$23.8 million access route to casino opens


Suburban Journals
November 17, 2009
By Jim Merkel

The old National Lead Industries site in Lemay has always been a big place in the life of Tom DeGuire.

His father worked at a National Lead Industries plant on the property along the Mississippi River just south of the River Des Peres.

Now 68, the Carondelet resident has seen the property go downhill after National Lead shut down in 1981. That's one reason the retired city police officer is happy Pinnacle Entertainment will open the $450 million River City Casino in the spring of 2010.

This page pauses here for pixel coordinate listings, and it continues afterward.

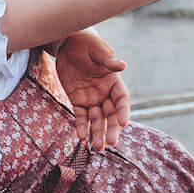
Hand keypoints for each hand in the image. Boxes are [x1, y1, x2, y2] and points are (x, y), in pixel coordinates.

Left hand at [53, 31, 128, 149]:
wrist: (68, 44)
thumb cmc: (87, 45)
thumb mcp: (97, 51)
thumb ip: (108, 61)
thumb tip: (122, 66)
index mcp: (114, 81)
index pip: (122, 99)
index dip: (124, 111)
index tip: (124, 123)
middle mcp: (105, 93)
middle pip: (111, 115)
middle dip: (111, 129)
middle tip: (111, 143)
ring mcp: (92, 98)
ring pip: (97, 120)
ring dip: (97, 133)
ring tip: (97, 148)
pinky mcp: (78, 100)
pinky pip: (81, 116)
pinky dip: (81, 127)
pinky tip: (81, 138)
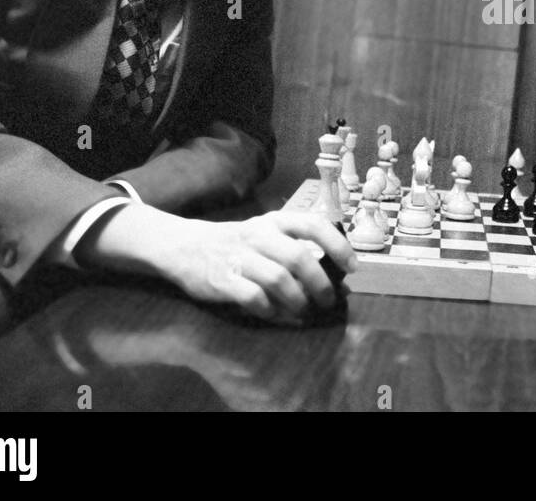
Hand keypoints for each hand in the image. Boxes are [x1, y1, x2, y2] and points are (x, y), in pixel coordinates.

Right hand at [76, 206, 357, 324]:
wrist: (184, 246)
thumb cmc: (237, 242)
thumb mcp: (267, 234)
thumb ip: (298, 249)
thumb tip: (339, 278)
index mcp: (275, 221)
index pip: (314, 225)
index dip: (337, 246)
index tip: (351, 268)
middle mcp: (259, 235)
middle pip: (299, 258)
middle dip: (320, 283)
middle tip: (328, 301)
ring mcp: (239, 256)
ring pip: (279, 279)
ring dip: (298, 300)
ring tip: (304, 311)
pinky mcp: (222, 279)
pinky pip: (254, 298)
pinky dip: (270, 311)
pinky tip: (277, 315)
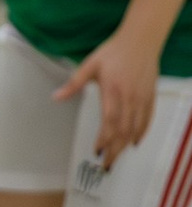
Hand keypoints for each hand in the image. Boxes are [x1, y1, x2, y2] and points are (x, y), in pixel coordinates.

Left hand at [60, 31, 160, 163]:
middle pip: (122, 131)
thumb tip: (55, 98)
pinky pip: (147, 120)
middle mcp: (129, 99)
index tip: (95, 152)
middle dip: (114, 150)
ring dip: (126, 146)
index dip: (103, 140)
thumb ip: (74, 84)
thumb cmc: (112, 52)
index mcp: (112, 92)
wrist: (140, 41)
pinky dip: (141, 133)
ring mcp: (141, 99)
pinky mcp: (150, 97)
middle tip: (106, 165)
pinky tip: (134, 142)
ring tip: (116, 158)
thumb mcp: (89, 65)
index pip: (108, 122)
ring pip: (135, 129)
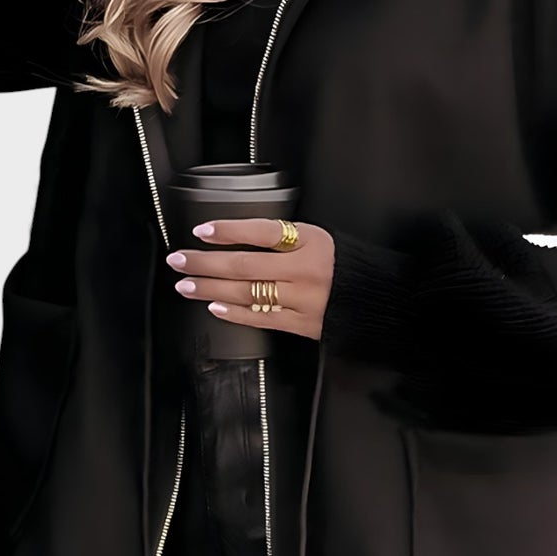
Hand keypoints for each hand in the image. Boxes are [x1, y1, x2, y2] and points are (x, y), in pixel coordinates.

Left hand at [166, 216, 335, 341]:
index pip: (261, 231)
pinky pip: (261, 318)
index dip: (229, 231)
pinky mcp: (303, 324)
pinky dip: (235, 312)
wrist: (377, 300)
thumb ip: (284, 240)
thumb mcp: (318, 241)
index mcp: (311, 240)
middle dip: (205, 262)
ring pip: (247, 293)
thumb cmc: (343, 267)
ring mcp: (303, 299)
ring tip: (186, 284)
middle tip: (179, 260)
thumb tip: (235, 241)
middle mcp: (306, 270)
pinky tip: (213, 306)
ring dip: (211, 289)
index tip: (201, 231)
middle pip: (245, 265)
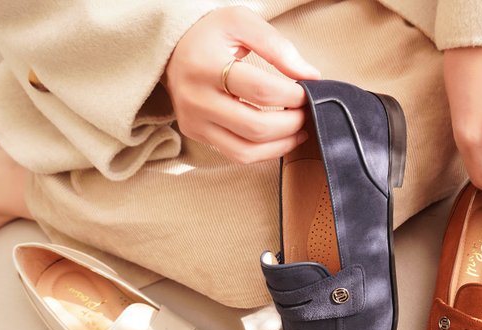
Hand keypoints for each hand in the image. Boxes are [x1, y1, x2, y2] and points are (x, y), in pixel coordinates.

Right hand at [163, 7, 320, 163]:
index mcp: (205, 66)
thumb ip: (277, 46)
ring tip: (299, 130)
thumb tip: (310, 76)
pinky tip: (280, 138)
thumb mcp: (241, 23)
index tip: (309, 91)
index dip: (293, 95)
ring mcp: (194, 121)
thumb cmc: (210, 34)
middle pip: (255, 127)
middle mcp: (196, 98)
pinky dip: (264, 151)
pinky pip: (236, 154)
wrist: (171, 48)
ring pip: (246, 151)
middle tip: (307, 112)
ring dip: (281, 145)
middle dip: (291, 123)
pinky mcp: (196, 134)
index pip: (260, 90)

"Where there was nothing, now you've got something, jobs, money, taxes," DeGuire said.

DeGuire was among residents, community leaders, politicians and Pinnacle representatives who were at a ceremony Tuesday marking the opening of a 1.5-mile access road to the casino.

Pinnacle Entertainment is paying $23.8 million for the road from Interstate 55 to the Mississippi River along the River Des Peres.

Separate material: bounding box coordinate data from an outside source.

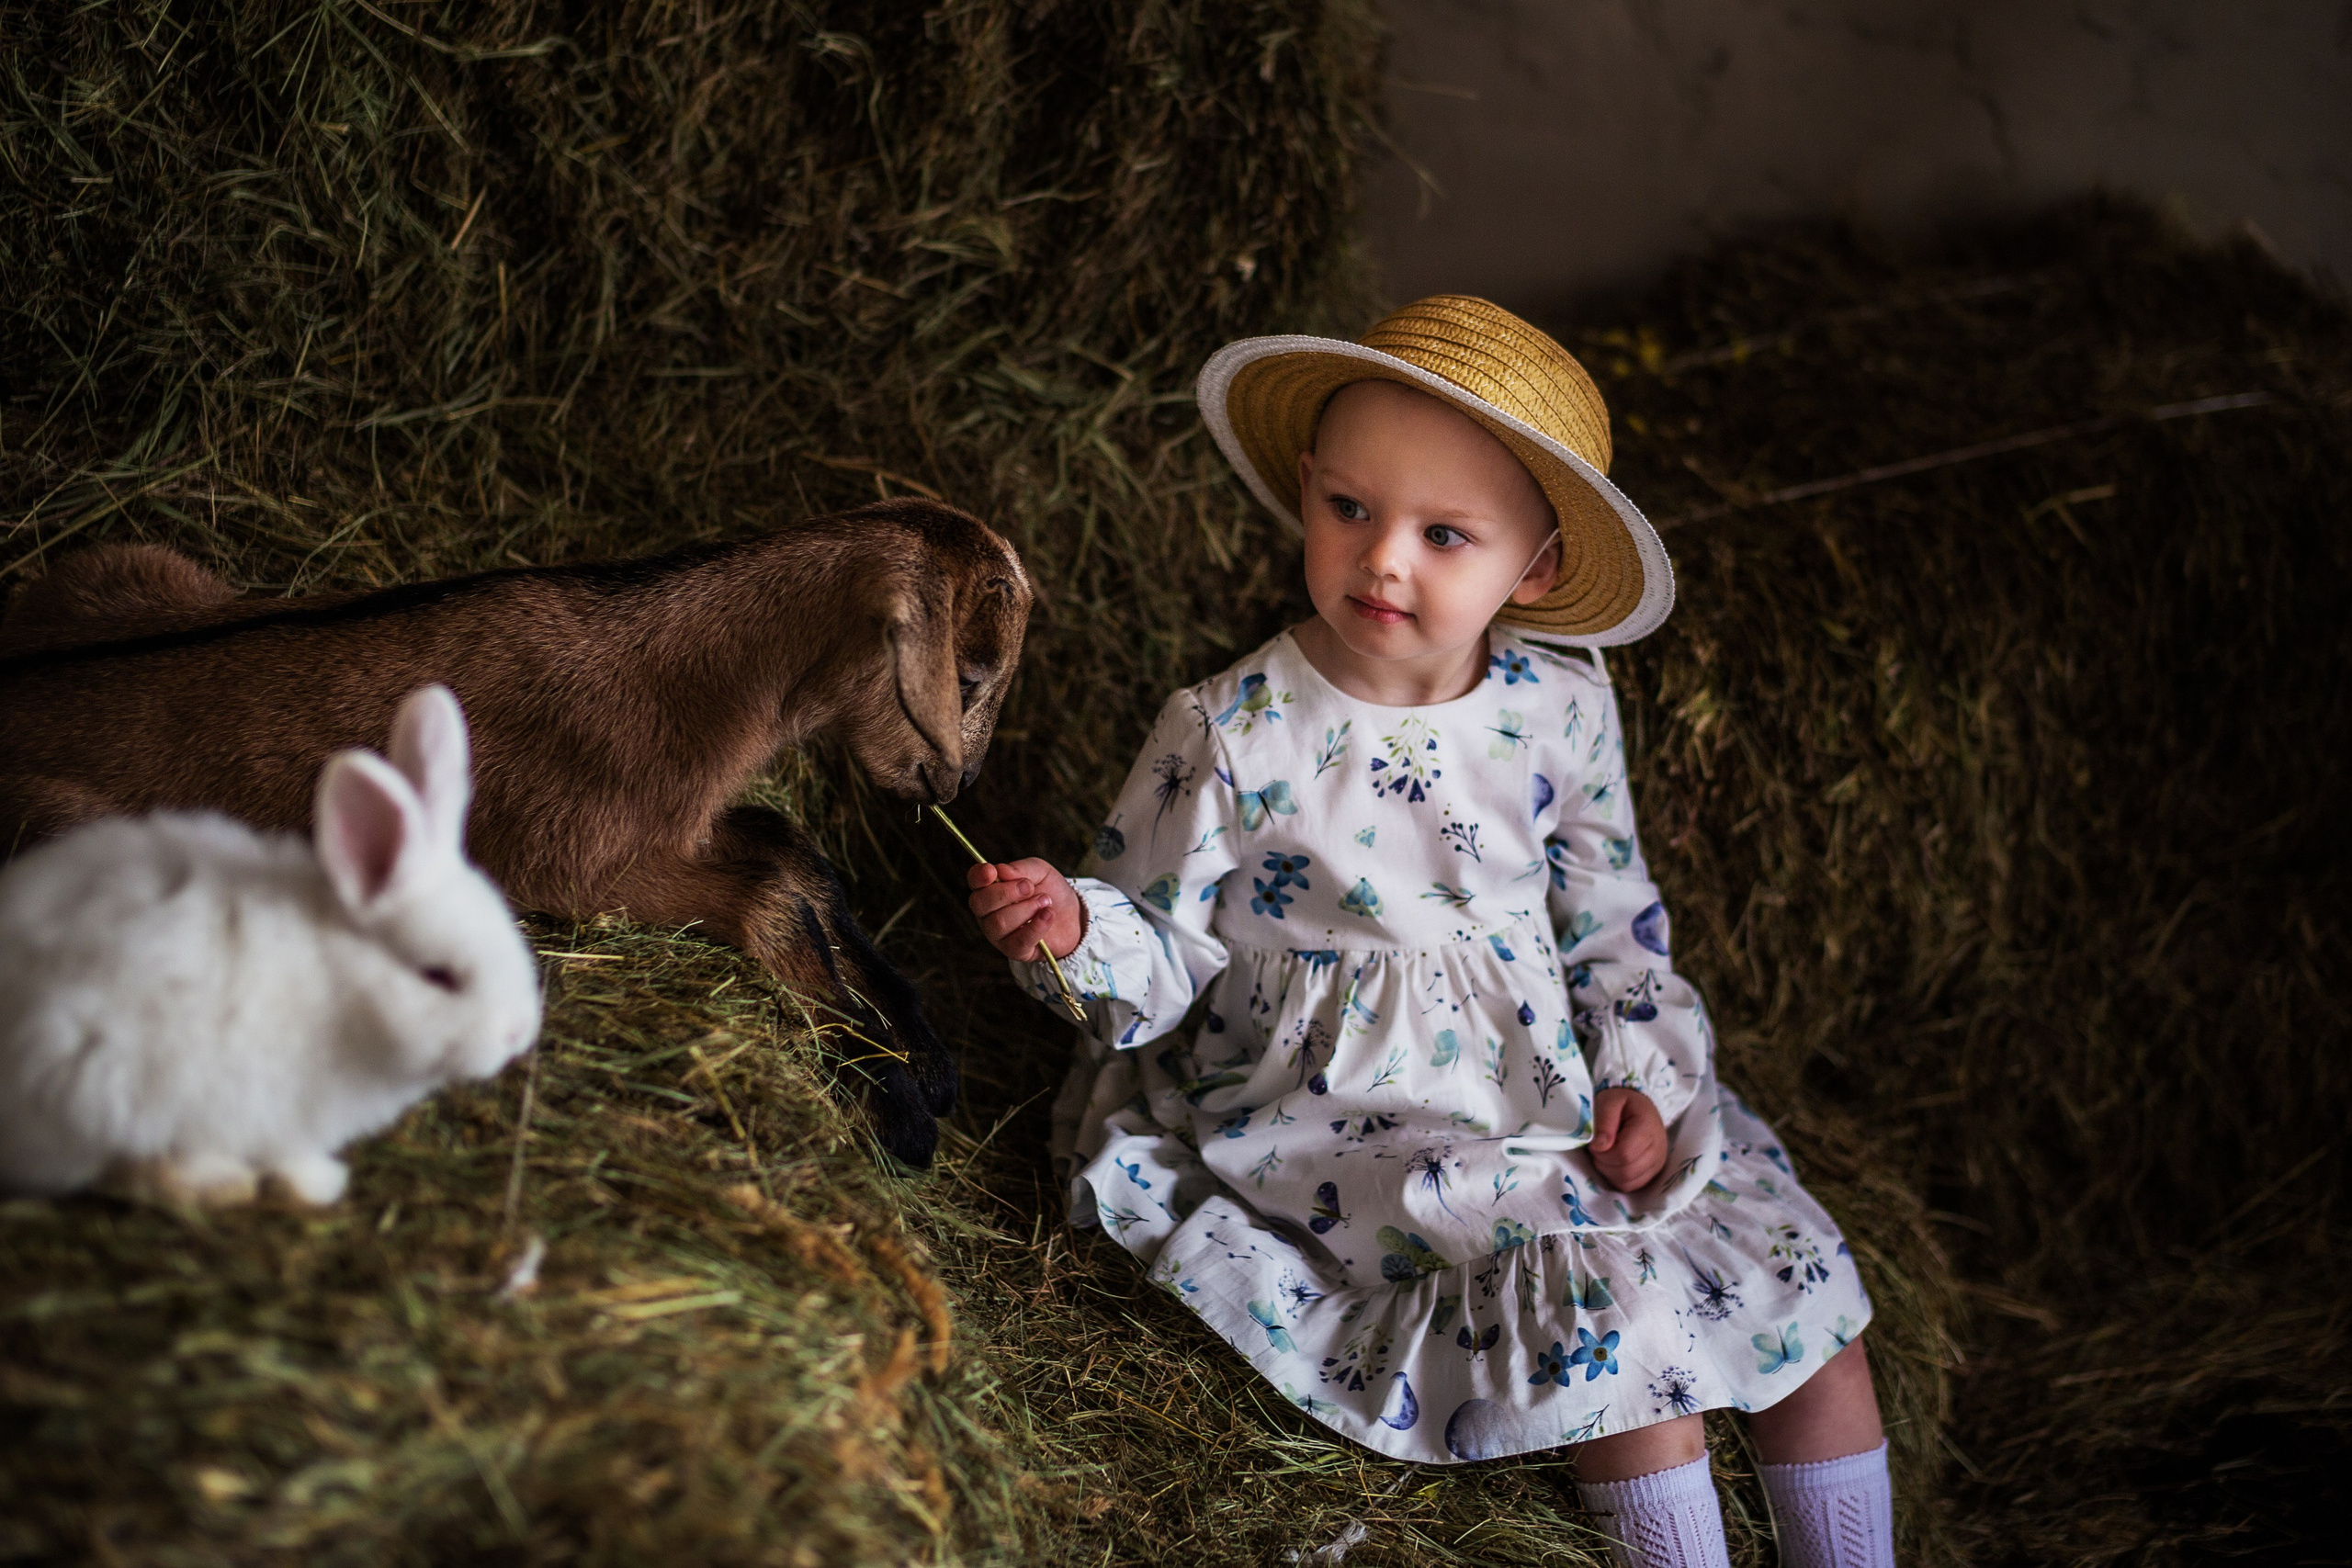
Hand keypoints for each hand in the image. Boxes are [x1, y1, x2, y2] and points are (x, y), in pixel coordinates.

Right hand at [965, 858, 1084, 961]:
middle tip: (1030, 888)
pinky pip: (1019, 941)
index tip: (992, 871)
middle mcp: (988, 913)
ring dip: (1026, 909)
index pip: (975, 881)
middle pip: (980, 903)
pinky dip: (1036, 926)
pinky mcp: (1015, 951)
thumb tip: (1001, 871)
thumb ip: (1021, 869)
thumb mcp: (1040, 871)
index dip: (979, 876)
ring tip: (1045, 902)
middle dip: (1007, 893)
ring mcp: (998, 934)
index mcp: (990, 888)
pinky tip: (1048, 915)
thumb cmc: (1050, 891)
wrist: (1073, 916)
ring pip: (999, 923)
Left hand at [1589, 1088, 1668, 1191]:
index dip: (1603, 1153)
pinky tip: (1612, 1163)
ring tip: (1605, 1154)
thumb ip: (1604, 1121)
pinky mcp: (1653, 1173)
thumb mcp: (1609, 1101)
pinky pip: (1631, 1186)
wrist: (1641, 1107)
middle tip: (1598, 1149)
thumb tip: (1599, 1146)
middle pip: (1626, 1171)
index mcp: (1648, 1128)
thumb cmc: (1622, 1103)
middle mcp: (1658, 1149)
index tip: (1595, 1143)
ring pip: (1627, 1181)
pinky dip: (1617, 1178)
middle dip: (1604, 1163)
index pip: (1624, 1154)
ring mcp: (1657, 1163)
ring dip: (1608, 1171)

The project involves reconstruction of Carondelet Boulevard from Interstate 55 to Lemay Ferry Road and construction of new roads and bridges from Lemay Ferry Road to the river.

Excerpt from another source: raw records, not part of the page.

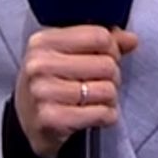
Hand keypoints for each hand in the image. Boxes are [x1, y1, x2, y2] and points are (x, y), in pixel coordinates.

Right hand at [14, 26, 138, 157]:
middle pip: (106, 64)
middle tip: (99, 83)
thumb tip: (131, 39)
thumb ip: (101, 43)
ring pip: (107, 90)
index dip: (112, 48)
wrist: (27, 121)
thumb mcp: (68, 54)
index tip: (105, 58)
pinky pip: (102, 114)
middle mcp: (39, 64)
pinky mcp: (52, 119)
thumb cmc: (51, 82)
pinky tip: (94, 114)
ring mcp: (43, 92)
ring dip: (110, 99)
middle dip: (112, 76)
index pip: (99, 36)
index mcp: (43, 41)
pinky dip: (106, 116)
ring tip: (95, 100)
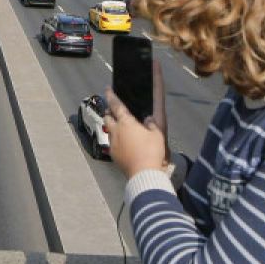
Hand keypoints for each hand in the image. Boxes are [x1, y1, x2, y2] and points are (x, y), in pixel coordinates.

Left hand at [104, 61, 168, 178]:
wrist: (144, 173)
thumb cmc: (151, 151)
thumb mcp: (157, 135)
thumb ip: (151, 124)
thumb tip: (148, 119)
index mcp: (126, 122)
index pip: (116, 105)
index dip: (111, 96)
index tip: (107, 89)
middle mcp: (116, 131)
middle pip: (107, 117)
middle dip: (109, 111)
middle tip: (113, 110)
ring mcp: (113, 143)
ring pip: (108, 130)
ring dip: (112, 126)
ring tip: (120, 127)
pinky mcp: (113, 155)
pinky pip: (112, 143)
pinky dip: (115, 139)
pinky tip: (123, 143)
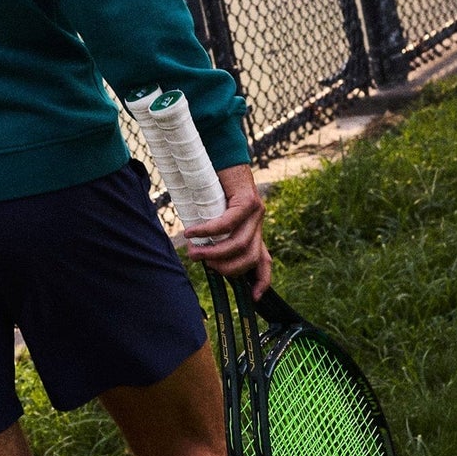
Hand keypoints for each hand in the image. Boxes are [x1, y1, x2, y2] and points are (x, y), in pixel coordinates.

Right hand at [183, 162, 270, 297]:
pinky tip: (191, 233)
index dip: (262, 282)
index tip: (254, 299)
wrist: (222, 157)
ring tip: (193, 250)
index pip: (265, 262)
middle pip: (249, 259)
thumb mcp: (216, 217)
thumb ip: (215, 236)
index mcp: (254, 231)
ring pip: (239, 244)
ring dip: (213, 252)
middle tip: (201, 262)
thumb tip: (200, 255)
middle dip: (224, 268)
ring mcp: (257, 213)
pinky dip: (207, 231)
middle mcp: (259, 224)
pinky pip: (227, 223)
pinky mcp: (248, 201)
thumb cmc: (214, 188)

Those working on the redevelopment of the National Lead site in the 1990s concluded a new access road was needed for any project to work, state Rep. Patricia M. Yaeger, D-96th District, of Lemay, said.

In the 1990s, Yaeger headed the Project Lemay Citizens Task Force, which worked to redevelop Lemay, including the National Lead site.

One of those at the ceremony, Melvin Midkiff of Lemay, was among those who worked with Yaeger.

Midriff, 67, a retired Metro bus driver, and his wife, Gloria, worked hard for the approval of a casino on the property when it was being considered in the 1990s.